The planetarium as a synthetic training device, one of the most enjoyable and effective ever devised, quickly became an excellent way for millions of people to learn things they believed were beyond their learning abilities, for older generations to share their knowledge with younger ones and for experts to come into contact with the layman. That is because the planetarium has an amazing capacity that enables both scientists and those with just a basic education to enjoy exactly the same show and share the sensation of the overall general development in events and the relation between cause and effect.
The late Eugene Eugenides did not define the directions that the Foundation should follow. He left that to the discretion of the Foundation directors. As such, his late sister, Marianthi Simou, the first governor and the soul of the foundation, decided to add a planetarium to the Foundation building complex, following the recommendations of her advisers, Stavros Plakidis, professor and chairman of the Department of Astronomy at the University of Athens, and Dimitris Kasapis, lecturer at the National Technical University of Athens.
The amount spent to this end was colossal for that time, and the extremely costly main planetarium projector was a donation by Nikolaos Vernikos-Eugenides.
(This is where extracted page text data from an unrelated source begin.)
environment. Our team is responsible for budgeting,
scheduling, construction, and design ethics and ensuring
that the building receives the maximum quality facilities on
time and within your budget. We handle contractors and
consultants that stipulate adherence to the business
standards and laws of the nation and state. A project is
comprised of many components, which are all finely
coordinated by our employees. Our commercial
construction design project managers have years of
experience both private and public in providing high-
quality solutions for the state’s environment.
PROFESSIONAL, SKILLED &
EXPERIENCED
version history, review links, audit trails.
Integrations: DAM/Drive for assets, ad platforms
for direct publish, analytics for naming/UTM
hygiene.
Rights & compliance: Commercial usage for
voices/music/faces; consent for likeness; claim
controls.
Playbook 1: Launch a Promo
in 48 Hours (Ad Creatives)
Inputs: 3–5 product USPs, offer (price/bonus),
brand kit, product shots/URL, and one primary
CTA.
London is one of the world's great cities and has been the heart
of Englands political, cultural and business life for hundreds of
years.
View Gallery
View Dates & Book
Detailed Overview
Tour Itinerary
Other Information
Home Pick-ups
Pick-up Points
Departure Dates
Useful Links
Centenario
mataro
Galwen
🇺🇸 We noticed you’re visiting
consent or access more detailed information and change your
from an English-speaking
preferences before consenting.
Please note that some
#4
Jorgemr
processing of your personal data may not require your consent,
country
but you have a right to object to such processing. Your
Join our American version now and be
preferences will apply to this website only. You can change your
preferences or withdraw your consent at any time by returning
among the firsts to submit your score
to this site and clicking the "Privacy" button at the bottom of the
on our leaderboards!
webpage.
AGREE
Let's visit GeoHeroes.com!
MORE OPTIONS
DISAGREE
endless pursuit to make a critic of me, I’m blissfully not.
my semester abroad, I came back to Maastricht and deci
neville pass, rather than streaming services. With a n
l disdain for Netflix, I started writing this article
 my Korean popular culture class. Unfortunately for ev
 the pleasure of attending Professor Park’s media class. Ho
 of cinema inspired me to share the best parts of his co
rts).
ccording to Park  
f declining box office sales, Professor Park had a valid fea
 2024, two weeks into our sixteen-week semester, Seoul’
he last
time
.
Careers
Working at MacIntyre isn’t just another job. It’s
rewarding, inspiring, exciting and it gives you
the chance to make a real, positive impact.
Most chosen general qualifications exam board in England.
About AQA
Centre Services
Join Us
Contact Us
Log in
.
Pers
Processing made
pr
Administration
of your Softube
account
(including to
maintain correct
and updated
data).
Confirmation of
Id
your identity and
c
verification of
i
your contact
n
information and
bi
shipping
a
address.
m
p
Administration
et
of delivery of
That very first projector, a Mark IV made by the Carl Zeiss Company, was 6 metres high, weighed 2.5 tonnes and consisted of 29,000 parts. Its two round ends, as well as its midsection, were covered by 150 projection systems that enabled it to project onto the hemispherical dome, among other things, 8,900 stars with a magnitude of up to 6.5, the movement of the Sun, the Moon and the five brightest planets, the image of the visible sky, as it appears from every point on Earth, and the seasonal changes.
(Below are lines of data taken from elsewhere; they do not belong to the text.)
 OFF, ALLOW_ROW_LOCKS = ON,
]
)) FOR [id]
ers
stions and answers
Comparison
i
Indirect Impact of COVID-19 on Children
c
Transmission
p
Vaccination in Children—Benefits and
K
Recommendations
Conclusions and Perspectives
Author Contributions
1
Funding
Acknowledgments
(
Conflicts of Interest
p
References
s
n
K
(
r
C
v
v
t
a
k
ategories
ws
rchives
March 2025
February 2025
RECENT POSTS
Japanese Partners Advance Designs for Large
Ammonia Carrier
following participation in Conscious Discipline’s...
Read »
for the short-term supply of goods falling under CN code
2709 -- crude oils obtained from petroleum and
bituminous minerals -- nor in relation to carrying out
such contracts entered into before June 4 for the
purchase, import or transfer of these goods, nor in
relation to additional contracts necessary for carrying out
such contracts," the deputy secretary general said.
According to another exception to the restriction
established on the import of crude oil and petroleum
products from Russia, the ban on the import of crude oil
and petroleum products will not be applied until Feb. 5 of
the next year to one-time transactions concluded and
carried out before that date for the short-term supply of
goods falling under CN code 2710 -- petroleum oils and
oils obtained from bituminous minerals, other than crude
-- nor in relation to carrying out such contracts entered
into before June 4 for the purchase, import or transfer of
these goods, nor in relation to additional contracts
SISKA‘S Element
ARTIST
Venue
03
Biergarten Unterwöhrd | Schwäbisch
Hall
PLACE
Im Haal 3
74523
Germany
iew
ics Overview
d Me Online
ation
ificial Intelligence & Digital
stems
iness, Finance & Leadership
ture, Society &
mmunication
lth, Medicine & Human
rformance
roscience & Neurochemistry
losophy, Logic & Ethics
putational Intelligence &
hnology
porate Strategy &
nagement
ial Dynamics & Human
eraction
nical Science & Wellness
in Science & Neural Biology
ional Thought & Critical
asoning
Today, this marvellous instrument adorns the lobby on the first floor, placed as an exhibit in the exact same spot that it occupied throughout its operation from 1966 to 1999. Thus, the new Eugenides Foundation building on Syngrou Avenue was opened on 7 June 1966 and the first planetarium in Greece and only one in Southeastern Europe began operating.
The New Digital Planetarium has provided for access to disabled persons, including specially designed outdoor and indoor entrances with ramps, lifts to all floors, accessible WCs, specially designed seats in the projection auditorium and parking spaces for the exclusive use of disabled persons.